Accessing care, reducing stigma and providing substance abuse disorder resources covered by insurance companies are the basic needs that Cekala says must be addressed to combat the heroin epidemic.

“I have parents coming in to Hope for New Hampshire desperate because their insurance companies don’t cover treatment. They have emptied 401k plans, they have emptied college fund plans to get their children treatment and that is disgusting. That is terribly traumatizing for them, “said Cekala.

“If you are a parent of a child with substance abuse disorder, these parents are often in an outside universe without much help or access and that’s terrifying.“

For Jon Kesty, personal tragedy has become his life’s mission. Kesty lost his 23-year-old daughter Sumner, after she overdosed using heroin. He says she started experimenting with drugs like Percocet which quickly turned into an addiction.
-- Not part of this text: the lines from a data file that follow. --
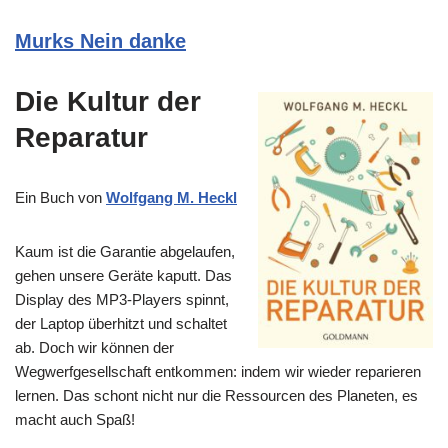
Murks Nein danke
Die Kultur der
Reparatur
Ein Buch von
Wolfgang M. Heckl
Kaum ist die Garantie abgelaufen,
gehen unsere Geräte kaputt. Das
Display des MP3-Players spinnt,
der Laptop überhitzt und schaltet
ab. Doch wir können der
Wegwerfgesellschaft entkommen: indem wir wieder reparieren
lernen. Das schont nicht nur die Ressourcen des Planeten, es
macht auch Spaß!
“It opened my eyes to this world of substance abuse disorder; it’s something that is a horrible thing. As a parent you can’t believe your child is shooting up Percocet - I didn’t know what to do, it was a two-year downhill road with opiates,” said Kesty.
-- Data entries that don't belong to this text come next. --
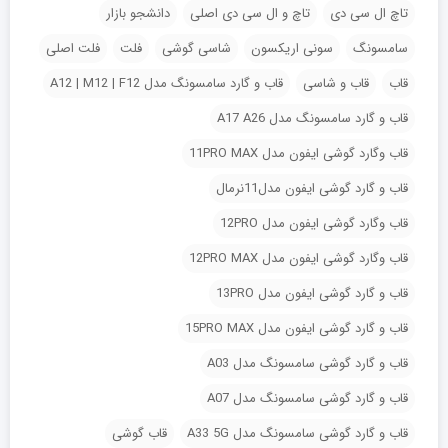
تاچ ال سی دی
تاچ و ال سی دی اصلی
دانشجو بازار
سامسونگ
سونی اریکسون
شاسی گوشی
فلت
فلت اصلی
قاب
قاب و شاسی
قاب و گارد سامسونگ مدل A12 | M12 | F12
قاب و گارد سامسونگ مدل A17 A26
قاب وگارد گوشی ایفون مدل 11PRO MAX
قاب و گارد گوشی ایفون مدل11نرمال
قاب وگارد گوشی ایفون مدل 12PRO
قاب وگارد گوشی ایفون مدل 12PRO MAX
قاب و گارد گوشی ایفون مدل 13PRO
قاب و گارد گوشی ایفون مدل 15PRO MAX
قاب و گارد گوشی سامسونگ مدل A03
قاب و گارد گوشی سامسونگ مدل A07
قاب و گارد گوشی سامسونگ مدل A33 5G
قاب گوشی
Kesty says his daughter went to rehab twice but wasn’t able to maintain her recovery.

“I’m not in recovery from using, I am in recovery from losing,” said Kesty adding. “It took a few years to work through the grief process and now I just want give back by educating people about prevention and services.”

Kesty spends his time traveling around the state sharing his knowledge about addiction with students as a prevention specialist with Hope for New Hampshire Recovery. He along with his wife, also started a Manchester chapter of the national organization, Grief Recovery After a Substance Passing (GRASP). The support network helps family members who have lost a loved one to substance abuse or addiction.

With a spotlight on the heroin epidemic in the “Live Free or Die” state, Cekala has high hopes the presidential candidates will take the message to a national stage and create change.

“Just by presidential candidates talking about it and normalizing it, it makes it easier for people to talk about heroin and opiate addiction. What happens when people start talking about it? They start finding better solutions together. We know that addiction is a preventable disease you can recover from, but you can’t do it alone,” said Cekala.